Like Aimee, I want magic. But if you ask me what I desire more than anything, my answer wouldn’t be for Timmi to return to this world, or even to find that she’d never have left it. No, if a genie were to pop out of a bottle today and give me just one wish, I would ask to wake up tomorrow morning to find that all of it – the symptoms and diagnosis, the pain and the painkillers, the hospital and the treatments, the GVH and the non-GVH, the skeletal slenderness and the balloon-like bloating, the despair and the heroism, the waiting and the end – was the dream; that what my family and I long for – irrationally, impossibly, and unattainably, but with every fiber of our being – has been the true reality all along.
4 comments:
Wow.
Wow.
Dear Sara,
I have had one dream of Ben about which I write in "Unhealable"-but I see him everyday in my waking hours-even at work when I am typically quite busy! I am not quite certain that all of our writing is effectively cathartic; I am however more convinced that it is just simply obligatory-not that every bereaved parent writes, but each must and, I hope, does find a method of coping that is not self-destructive. Just recently I began reading the case documents of my family's wrongful death suit mostly consisting of witnesses' depositions; I discovered some pretty amazing things ... some of which are bittersweet, some just simply sad and all quite painful-but nothing even remotely approaching that which I learned Ben suffered that day!
Thank you for telling Timmi's story. I remain ...
Sincerely yours,
Alan
Sara, I have heard it said, or often people bemoan the fact that they don't dream of their loved ones...when in fact they very much want to. They find something to feel guilty about in this when they can't conjure up, even in a dream state, the person whom they've lost.

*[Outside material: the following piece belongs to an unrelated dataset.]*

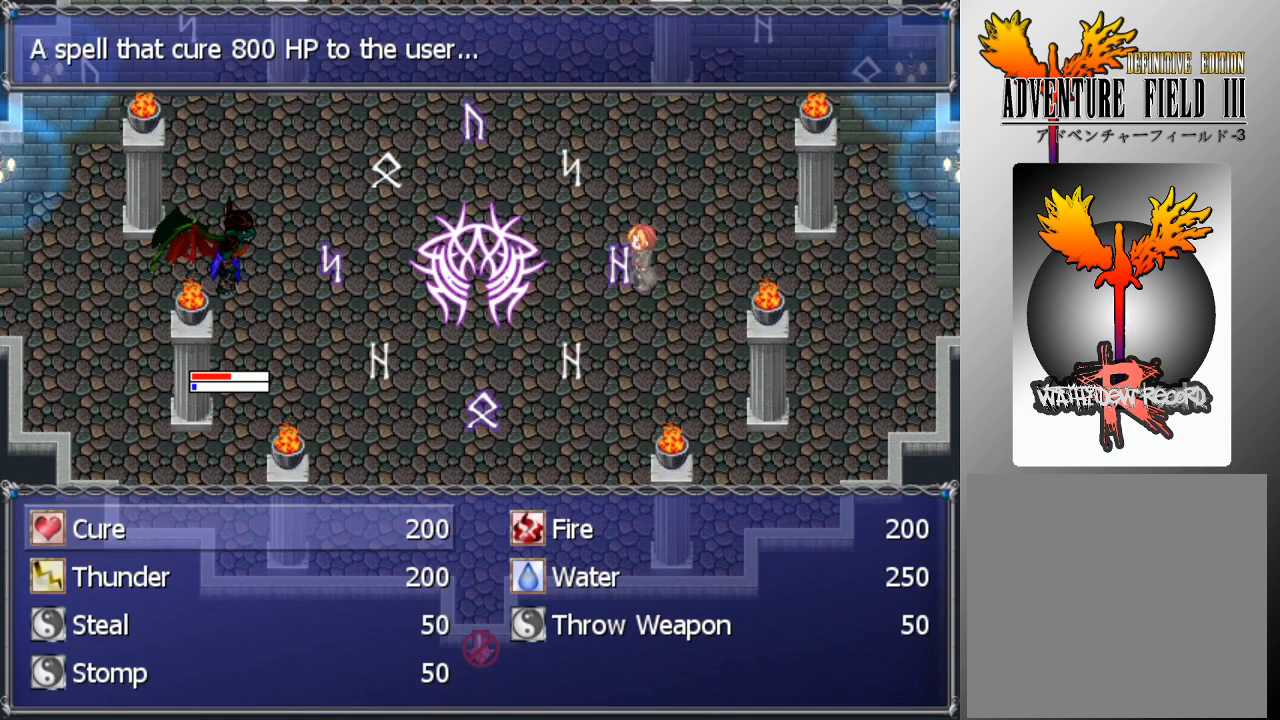
{"buttons": [], "left_stick": "center", "events": [[167, "DPAD_RIGHT", "down"], [233, "DPAD_RIGHT", "up"], [333, "A", "down"], [400, "A", "up"], [467, "A", "down"], [500, "A", "up"]]}
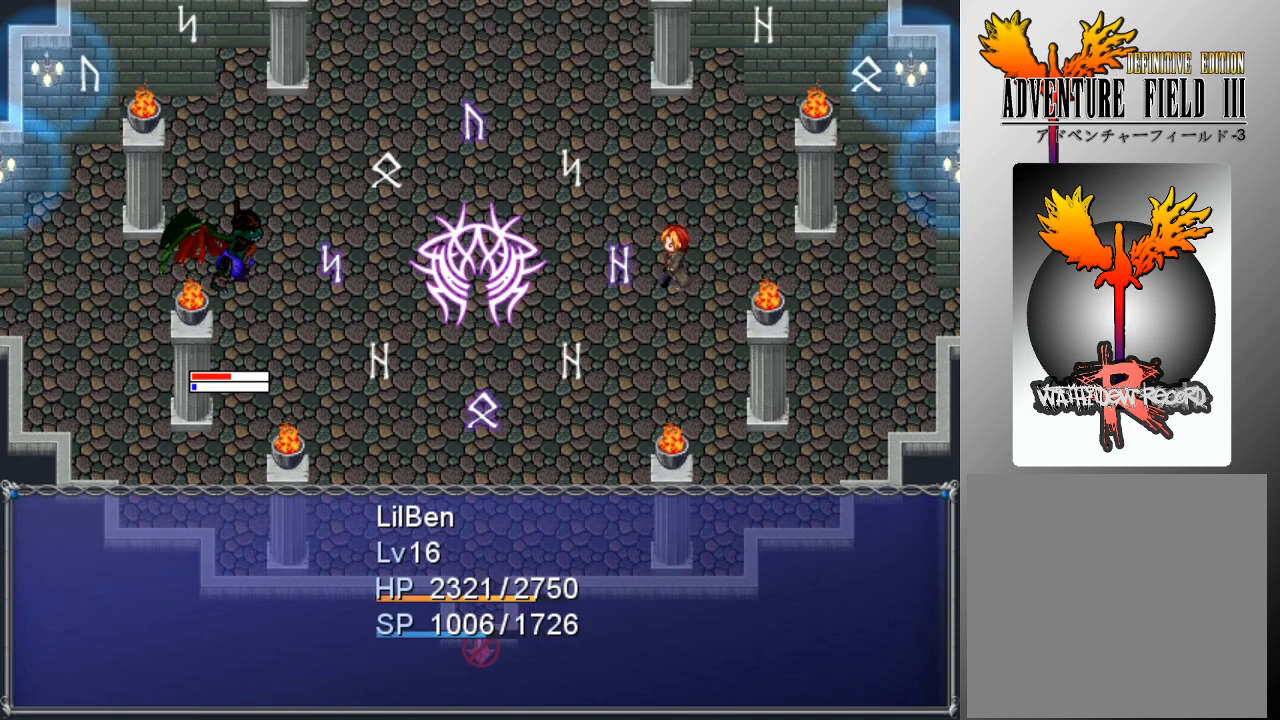
{"buttons": [], "left_stick": "center", "events": []}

And when in fact they do have a fleeting dream, it is too fleeting.
BTW, are you back home now?
Pearl, thanks for pointing me to this blog. Sara, may Hashem give both our families whatever measures of comfort are possible.
I wrote in my blog last week about my longing to dream about Aaron. Since then I did actually have a very brief one. I plan to say more about it when write the next segment about his loss.